Szpital Wojewódzki w Łomży to jedyny szpital III stopnia w regionie. Zaopatruje w opiekę medyczną nie tylko mieszkańców miasta, ale też całą okolicę. Szacuje się, że jest szpitalem zabezpieczającym około 120 tys. mieszkańców z województwa podlaskiego i mazowieckiego. W sprawie zabrał także głos prof. Robert Flisiak, prezes Polskiego Towarzystwa Epidemiologów i Lekarzy Chorób Zakaźnych:
W momencie, gdy ja się dowiedziałem o tym, że Państwa szpital został wybrany, ręce załamałem. To nie chodzi o to, że personel jest niewykwalifikowany, że szpital jest źle wyposażony. (…). Chodzi o to, że ten szpital zaopatruje znaczną część regionu (i zostali pozbawieni opieki – głos z sali) – ale ja nie mówię inaczej. Nie do pomyślenia dla mnie jest, że każdy pacjent z podejrzeniem będzie wieziony do was tak, jak chociażby z Suwałk ten incydent był. Tylko dlaczego to ja Wam muszę to tłumaczyć, to powinien powiedzieć wojewoda właśnie.
Wojewoda podlaski Bohdan Paszkowski jednak na spotkanie z personelem nie przybył, choć udzielił wywiadu dla lokalnego Radia Nadzieja. Podczas rozmowy zabrakło uzasadnienia decyzji.
Tymczasem w łomżyńskiej placówce trwa protest. Poseł ubiegłej kadencji Bernadeta Krynicka, obecnie kierownik Działu Kontraktowania i Nadzoru Świadczeń Medycznych mówi otwarcie, że za polityczne przepychanki zapłacą zdrowiem mieszkańcy. W nagraniu opublikowanym na swoim profilu wskazuje, że decyzja o przekształceniu łomżyńskiego szpitala jest efektem błędnej decyzji konsultantów wojewódzkich z Białegostoku, a szpital skrajnie nieprzygotowany do pełnienia nowej roli:
Nie ma sprzętu ochrony indywidualnej, nie ma aparatów, nie ma respiratorów, nie ma pomp i aparatów do mierzenia ciśnienia w takiej ilości, w jakiej powinna być wyposażona sala, gdzie chory leży. Oni myślą, że uratują mieszkańców [Białegostoku] przed zarazą (…) Mieszkańcy Łomży i okolic zostaną bez opieki medycznej. Tak naprawdę to jest tak, jakbyśmy wysłali żołnierzy z pięściami na czołgi.
Decyzją prezesa partii PiS Jarosława Kaczyńskiego, Bernadeta Krynicka została zawieszona w prawach członka swojej partii.

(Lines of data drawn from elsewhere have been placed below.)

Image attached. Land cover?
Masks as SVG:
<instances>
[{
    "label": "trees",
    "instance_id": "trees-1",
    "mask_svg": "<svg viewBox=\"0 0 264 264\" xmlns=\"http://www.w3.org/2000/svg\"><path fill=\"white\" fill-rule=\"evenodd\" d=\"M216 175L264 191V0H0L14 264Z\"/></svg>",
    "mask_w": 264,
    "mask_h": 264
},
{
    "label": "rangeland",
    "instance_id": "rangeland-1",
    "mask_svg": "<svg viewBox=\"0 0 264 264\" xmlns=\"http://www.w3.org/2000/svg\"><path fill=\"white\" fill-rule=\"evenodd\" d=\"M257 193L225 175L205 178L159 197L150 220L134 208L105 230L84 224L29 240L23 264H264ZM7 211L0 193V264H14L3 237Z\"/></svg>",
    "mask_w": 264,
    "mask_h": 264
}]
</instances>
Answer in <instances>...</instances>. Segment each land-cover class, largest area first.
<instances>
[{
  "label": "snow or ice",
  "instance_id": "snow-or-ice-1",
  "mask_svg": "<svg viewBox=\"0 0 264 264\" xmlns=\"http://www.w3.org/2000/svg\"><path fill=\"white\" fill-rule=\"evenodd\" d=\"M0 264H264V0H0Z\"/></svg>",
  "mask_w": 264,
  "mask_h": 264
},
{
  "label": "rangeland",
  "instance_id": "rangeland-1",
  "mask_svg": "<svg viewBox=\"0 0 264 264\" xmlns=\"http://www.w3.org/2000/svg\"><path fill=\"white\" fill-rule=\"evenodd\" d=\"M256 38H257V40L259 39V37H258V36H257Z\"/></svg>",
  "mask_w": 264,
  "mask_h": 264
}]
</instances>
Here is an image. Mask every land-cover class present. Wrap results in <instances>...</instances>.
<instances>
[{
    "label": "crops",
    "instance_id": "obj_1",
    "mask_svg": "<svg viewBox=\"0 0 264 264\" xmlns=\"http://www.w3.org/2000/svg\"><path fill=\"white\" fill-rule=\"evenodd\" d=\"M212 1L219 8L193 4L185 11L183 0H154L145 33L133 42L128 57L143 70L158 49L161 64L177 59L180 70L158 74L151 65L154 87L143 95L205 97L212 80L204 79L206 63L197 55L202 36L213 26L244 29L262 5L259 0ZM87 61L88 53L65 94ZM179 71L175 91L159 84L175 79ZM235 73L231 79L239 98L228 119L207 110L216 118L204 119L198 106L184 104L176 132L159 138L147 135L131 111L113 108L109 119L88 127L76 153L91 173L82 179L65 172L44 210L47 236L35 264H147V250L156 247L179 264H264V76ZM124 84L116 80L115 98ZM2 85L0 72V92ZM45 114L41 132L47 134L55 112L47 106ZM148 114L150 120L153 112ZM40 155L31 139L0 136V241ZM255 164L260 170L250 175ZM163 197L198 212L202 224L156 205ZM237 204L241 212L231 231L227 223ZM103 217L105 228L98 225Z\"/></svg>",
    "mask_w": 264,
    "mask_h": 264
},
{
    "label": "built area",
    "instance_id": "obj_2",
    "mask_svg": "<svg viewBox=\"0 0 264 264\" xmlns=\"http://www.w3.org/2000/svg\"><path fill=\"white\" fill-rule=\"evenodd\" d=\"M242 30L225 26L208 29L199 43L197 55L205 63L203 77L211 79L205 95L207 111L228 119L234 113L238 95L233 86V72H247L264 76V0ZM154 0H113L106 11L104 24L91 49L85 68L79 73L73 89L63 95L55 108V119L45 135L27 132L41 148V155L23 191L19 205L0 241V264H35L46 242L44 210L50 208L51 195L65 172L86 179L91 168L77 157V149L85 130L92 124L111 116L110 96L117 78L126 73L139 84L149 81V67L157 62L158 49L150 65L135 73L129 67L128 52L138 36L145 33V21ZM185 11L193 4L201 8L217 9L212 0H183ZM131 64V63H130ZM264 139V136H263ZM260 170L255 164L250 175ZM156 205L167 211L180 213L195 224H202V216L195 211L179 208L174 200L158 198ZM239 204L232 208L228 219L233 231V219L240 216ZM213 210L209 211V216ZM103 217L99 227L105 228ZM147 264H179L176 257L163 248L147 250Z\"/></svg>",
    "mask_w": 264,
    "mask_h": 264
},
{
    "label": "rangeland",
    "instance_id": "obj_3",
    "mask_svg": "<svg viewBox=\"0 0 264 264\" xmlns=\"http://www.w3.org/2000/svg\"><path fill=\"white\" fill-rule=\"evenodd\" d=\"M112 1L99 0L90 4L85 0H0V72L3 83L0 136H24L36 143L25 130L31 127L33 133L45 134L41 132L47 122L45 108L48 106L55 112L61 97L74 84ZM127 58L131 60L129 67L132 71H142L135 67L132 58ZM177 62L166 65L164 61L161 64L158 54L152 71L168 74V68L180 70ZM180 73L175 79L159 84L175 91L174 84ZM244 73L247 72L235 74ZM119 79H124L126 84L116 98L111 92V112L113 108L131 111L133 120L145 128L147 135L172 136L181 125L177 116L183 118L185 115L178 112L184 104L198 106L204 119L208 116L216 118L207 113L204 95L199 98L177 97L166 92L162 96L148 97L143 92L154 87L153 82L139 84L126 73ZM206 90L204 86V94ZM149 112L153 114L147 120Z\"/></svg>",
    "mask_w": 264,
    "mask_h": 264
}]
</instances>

W Łomży mieszkam od 1991 r. W tym szpitalu pracuję prawie 30 lat. Ten szpital i ci ludzie są dla mnie ważniejsi od partii.
Personel szpitala natomiast prostuje nieprawdziwe doniesienia medialne o przygotowaniach szpitala do walki z koronawirusem.

Wobec powyższego trudno zrozumieć, czym kierował się wojewoda podlaski w swojej decyzji. Mimo apeli środowiska lekarskiego, samorządowców i mieszkańców Łomży, podtrzymał swoją decyzję.
To jest stan wyjątkowy i trzeba działać zdecydowanie. Myślę. że rząd nie zostawi szpitala łomżyńskiego bez środków do pracy.